Skillv1.0.0

ClawScan security

TimeMachine · ClawHub's context-aware review of the artifact, metadata, and declared behavior.

Scanner verdict

SuspiciousMar 9, 2026, 8:13 AM

Verdict: suspicious
Confidence: medium
Model: gpt-5-mini
Summary: The skill is broadly what it claims (local snapshots of OpenClaw data) but there are inconsistencies and sensitive behaviors (it backs up credentials/.env unencrypted and the README promises integrations/configurable autosnapshot behavior that the scripts don't implement), so review before use.
Guidance: This package is a local backup/restore tool for OpenClaw and mostly does what it claims, but take care before installing: - It copies secrets: snapshots include credentials/* and .env (unencrypted) — ensure ~/.openclaw/snapshots is protected (file permissions, disk encryption) and consider encrypting snapshots before storing them. - The README promises auto-snapshot and prompting behavior configurable via openclaw.json, but the provided scripts do not parse openclaw.json or hook into edit events — automatic behavior requires extra integration (cron, file-watchers, or modifying the code). Treat autosnapshot settings in the docs as informational rather than implemented. - Default cleanup/retention values are hard-coded in cleanup.py (RETENTION_DAYS=7, MAX_COUNT=50); if you rely on openclaw.json for retention you should modify the scripts to read that config. - The code runs only locally and performs file copy operations; inspect the scripts yourself and test in a safe environment. If you need remote backups, add explicit, secure upload code (with encryption) — avoid sending snapshots (which include secrets) to untrusted endpoints. If you decide to use it: run it in a controlled environment, verify permissions on the snapshots directory, consider adding encryption for stored snapshots, and update the code if you need the advertised automatic/integration behaviors.

Review Dimensions

Purpose & Capability: okScripts operate on ~/.openclaw, create/restore snapshots, list and cleanup them — this matches the stated purpose of backing up configs and memory. Copying credentials/* and .env is consistent with a full-configuration backup, though it is sensitive.
Instruction Scope: concernSKILL.md claims features that imply integration (prompts before editing critical files, auto-snapshot based on openclaw.json settings). The shipped scripts do not read openclaw.json for autoSnapshot/retention settings and contain no hooks to prompt on edits — the README over-promises automation that the code does not implement. Also the SKILL.md suggests scheduled/automatic behavior but scripts are standalone CLI utilities; external orchestration would be required.
Install Mechanism: okNo install spec; code is shipped as Python scripts that run locally. No remote downloads or installers were included.
Credentials: concernThe skill requests no environment variables, but it copies sensitive files into snapshots (credentials/*, .env, workspace memory).
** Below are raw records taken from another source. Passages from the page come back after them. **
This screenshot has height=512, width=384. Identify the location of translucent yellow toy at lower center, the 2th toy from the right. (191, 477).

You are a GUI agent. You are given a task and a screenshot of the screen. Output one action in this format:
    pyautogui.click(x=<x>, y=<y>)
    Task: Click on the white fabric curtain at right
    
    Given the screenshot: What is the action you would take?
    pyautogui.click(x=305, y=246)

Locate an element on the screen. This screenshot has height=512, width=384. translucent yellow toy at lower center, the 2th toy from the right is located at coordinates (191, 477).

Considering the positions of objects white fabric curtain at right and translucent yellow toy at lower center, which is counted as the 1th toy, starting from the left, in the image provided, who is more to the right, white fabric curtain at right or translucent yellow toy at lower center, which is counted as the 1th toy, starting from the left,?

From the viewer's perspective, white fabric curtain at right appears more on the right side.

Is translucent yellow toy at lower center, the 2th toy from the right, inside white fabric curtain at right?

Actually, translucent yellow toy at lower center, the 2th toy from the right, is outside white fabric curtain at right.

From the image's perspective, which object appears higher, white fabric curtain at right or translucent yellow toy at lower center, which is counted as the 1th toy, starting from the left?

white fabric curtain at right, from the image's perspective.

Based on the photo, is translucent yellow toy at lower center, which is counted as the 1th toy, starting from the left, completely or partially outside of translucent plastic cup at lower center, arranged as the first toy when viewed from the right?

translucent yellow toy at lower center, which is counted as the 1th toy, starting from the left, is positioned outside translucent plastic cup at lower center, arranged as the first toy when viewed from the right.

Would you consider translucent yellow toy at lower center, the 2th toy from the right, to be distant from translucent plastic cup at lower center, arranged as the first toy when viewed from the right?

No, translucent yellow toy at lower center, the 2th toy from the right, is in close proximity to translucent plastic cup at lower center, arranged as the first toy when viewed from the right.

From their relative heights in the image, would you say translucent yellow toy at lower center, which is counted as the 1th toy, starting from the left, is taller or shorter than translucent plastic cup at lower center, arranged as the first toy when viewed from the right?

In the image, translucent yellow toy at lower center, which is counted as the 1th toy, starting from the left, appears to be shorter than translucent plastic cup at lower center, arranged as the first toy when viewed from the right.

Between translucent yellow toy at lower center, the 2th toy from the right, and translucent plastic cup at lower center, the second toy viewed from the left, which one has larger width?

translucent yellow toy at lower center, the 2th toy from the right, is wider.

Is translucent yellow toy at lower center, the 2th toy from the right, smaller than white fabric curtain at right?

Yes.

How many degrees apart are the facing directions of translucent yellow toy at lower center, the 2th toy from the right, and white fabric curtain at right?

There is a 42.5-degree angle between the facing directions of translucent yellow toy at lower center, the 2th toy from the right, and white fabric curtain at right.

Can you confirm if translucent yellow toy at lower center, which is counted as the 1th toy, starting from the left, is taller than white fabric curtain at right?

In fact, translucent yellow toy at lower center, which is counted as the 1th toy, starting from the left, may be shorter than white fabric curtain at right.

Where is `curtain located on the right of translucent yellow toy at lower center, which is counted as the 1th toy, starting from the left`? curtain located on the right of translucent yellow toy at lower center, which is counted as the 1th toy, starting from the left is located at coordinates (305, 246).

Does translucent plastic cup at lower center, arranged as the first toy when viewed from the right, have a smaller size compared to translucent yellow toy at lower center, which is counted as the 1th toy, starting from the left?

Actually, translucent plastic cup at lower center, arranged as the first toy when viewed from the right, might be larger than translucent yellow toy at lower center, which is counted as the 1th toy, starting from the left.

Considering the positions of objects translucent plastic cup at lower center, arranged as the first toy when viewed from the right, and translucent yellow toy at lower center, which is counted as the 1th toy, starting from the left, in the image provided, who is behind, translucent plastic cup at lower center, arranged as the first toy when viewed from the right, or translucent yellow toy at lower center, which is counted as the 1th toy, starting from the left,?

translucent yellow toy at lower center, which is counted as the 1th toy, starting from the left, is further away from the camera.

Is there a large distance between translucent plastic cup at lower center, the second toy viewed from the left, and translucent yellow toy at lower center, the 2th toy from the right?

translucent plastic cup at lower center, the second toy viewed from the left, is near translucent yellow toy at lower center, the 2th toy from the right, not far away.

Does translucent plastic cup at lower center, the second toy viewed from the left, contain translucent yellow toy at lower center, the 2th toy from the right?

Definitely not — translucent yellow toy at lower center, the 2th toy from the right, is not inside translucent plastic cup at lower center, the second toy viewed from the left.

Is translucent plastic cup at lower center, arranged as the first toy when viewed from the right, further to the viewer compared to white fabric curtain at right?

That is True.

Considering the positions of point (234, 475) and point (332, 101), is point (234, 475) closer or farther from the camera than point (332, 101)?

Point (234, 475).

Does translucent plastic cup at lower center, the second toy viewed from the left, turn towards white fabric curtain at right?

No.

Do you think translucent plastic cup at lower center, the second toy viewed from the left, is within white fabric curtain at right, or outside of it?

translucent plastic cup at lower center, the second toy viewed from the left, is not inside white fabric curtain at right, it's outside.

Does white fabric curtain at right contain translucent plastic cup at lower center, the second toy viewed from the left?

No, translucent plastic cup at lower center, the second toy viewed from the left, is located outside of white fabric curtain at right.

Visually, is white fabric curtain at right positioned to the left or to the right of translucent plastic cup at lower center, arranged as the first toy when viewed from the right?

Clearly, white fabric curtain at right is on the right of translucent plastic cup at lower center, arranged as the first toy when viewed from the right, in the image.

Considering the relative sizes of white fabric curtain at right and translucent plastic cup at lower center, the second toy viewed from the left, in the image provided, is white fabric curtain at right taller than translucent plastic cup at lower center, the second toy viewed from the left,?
Backing up secrets is functionally reasonable for a backup tool, but snapshots are stored unencrypted under ~/.openclaw/snapshots by default — this is a significant sensitivity concern and should be highlighted to users.
Persistence & Privilege: okThe skill does not request always:true and does not modify other skills or global agent settings. It writes files under the user's home (~/.openclaw/snapshots) which is expected for a backup tool.